**WHAT THE EXERCISE ASKS**
Transcribe the following lines word for word, changing nothing.

Data excerpts:
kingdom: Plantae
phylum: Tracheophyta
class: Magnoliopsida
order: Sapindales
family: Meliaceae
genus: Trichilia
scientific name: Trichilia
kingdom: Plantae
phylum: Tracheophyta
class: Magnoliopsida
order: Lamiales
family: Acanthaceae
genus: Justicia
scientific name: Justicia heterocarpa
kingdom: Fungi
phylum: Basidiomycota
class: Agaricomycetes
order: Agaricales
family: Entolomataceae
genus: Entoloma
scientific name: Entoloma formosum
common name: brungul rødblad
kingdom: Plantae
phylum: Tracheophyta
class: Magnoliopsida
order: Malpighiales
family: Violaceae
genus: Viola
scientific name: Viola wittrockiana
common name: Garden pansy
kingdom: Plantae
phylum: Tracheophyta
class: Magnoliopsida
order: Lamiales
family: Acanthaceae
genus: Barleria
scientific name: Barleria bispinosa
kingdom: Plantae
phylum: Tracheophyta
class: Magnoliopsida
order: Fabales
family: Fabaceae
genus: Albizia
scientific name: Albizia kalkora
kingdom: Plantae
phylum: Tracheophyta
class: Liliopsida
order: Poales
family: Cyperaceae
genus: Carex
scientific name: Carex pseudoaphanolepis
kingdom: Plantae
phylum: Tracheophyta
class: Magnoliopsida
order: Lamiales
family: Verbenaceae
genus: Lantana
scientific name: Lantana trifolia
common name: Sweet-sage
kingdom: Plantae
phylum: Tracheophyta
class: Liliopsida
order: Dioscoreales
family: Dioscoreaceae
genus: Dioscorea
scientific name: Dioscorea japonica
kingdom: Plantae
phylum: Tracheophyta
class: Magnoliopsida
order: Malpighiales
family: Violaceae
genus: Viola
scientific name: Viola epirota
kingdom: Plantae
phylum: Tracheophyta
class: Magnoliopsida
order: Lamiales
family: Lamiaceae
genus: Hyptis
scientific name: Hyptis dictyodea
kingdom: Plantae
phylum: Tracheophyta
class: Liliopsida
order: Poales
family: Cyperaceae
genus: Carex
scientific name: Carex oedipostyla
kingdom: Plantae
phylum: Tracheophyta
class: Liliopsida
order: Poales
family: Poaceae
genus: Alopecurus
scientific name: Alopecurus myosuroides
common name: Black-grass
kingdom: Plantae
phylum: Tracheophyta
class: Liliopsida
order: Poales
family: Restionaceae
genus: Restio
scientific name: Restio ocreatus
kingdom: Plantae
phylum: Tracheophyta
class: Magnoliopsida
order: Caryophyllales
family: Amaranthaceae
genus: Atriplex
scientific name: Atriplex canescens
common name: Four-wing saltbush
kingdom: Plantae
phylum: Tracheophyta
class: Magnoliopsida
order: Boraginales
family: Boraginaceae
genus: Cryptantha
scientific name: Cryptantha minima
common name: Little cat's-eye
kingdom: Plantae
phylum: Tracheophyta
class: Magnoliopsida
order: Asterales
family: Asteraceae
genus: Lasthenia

**SOLUTION TO THIS EXERCISE**
kingdom: Plantae
phylum: Tracheophyta
class: Magnoliopsida
order: Sapindales
family: Meliaceae
genus: Trichilia
scientific name: Trichilia
kingdom: Plantae
phylum: Tracheophyta
class: Magnoliopsida
order: Lamiales
family: Acanthaceae
genus: Justicia
scientific name: Justicia heterocarpa
kingdom: Fungi
phylum: Basidiomycota
class: Agaricomycetes
order: Agaricales
family: Entolomataceae
genus: Entoloma
scientific name: Entoloma formosum
common name: brungul rødblad
kingdom: Plantae
phylum: Tracheophyta
class: Magnoliopsida
order: Malpighiales
family: Violaceae
genus: Viola
scientific name: Viola wittrockiana
common name: Garden pansy
kingdom: Plantae
phylum: Tracheophyta
class: Magnoliopsida
order: Lamiales
family: Acanthaceae
genus: Barleria
scientific name: Barleria bispinosa
kingdom: Plantae
phylum: Tracheophyta
class: Magnoliopsida
order: Fabales
family: Fabaceae
genus: Albizia
scientific name: Albizia kalkora
kingdom: Plantae
phylum: Tracheophyta
class: Liliopsida
order: Poales
family: Cyperaceae
genus: Carex
scientific name: Carex pseudoaphanolepis
kingdom: Plantae
phylum: Tracheophyta
class: Magnoliopsida
order: Lamiales
family: Verbenaceae
genus: Lantana
scientific name: Lantana trifolia
common name: Sweet-sage
kingdom: Plantae
phylum: Tracheophyta
class: Liliopsida
order: Dioscoreales
family: Dioscoreaceae
genus: Dioscorea
scientific name: Dioscorea japonica
kingdom: Plantae
phylum: Tracheophyta
class: Magnoliopsida
order: Malpighiales
family: Violaceae
genus: Viola
scientific name: Viola epirota
kingdom: Plantae
phylum: Tracheophyta
class: Magnoliopsida
order: Lamiales
family: Lamiaceae
genus: Hyptis
scientific name: Hyptis dictyodea
kingdom: Plantae
phylum: Tracheophyta
class: Liliopsida
order: Poales
family: Cyperaceae
genus: Carex
scientific name: Carex oedipostyla
kingdom: Plantae
phylum: Tracheophyta
class: Liliopsida
order: Poales
family: Poaceae
genus: Alopecurus
scientific name: Alopecurus myosuroides
common name: Black-grass
kingdom: Plantae
phylum: Tracheophyta
class: Liliopsida
order: Poales
family: Restionaceae
genus: Restio
scientific name: Restio ocreatus
kingdom: Plantae
phylum: Tracheophyta
class: Magnoliopsida
order: Caryophyllales
family: Amaranthaceae
genus: Atriplex
scientific name: Atriplex canescens
common name: Four-wing saltbush
kingdom: Plantae
phylum: Tracheophyta
class: Magnoliopsida
order: Boraginales
family: Boraginaceae
genus: Cryptantha
scientific name: Cryptantha minima
common name: Little cat's-eye
kingdom: Plantae
phylum: Tracheophyta
class: Magnoliopsida
order: Asterales
family: Asteraceae
genus: Lasthenia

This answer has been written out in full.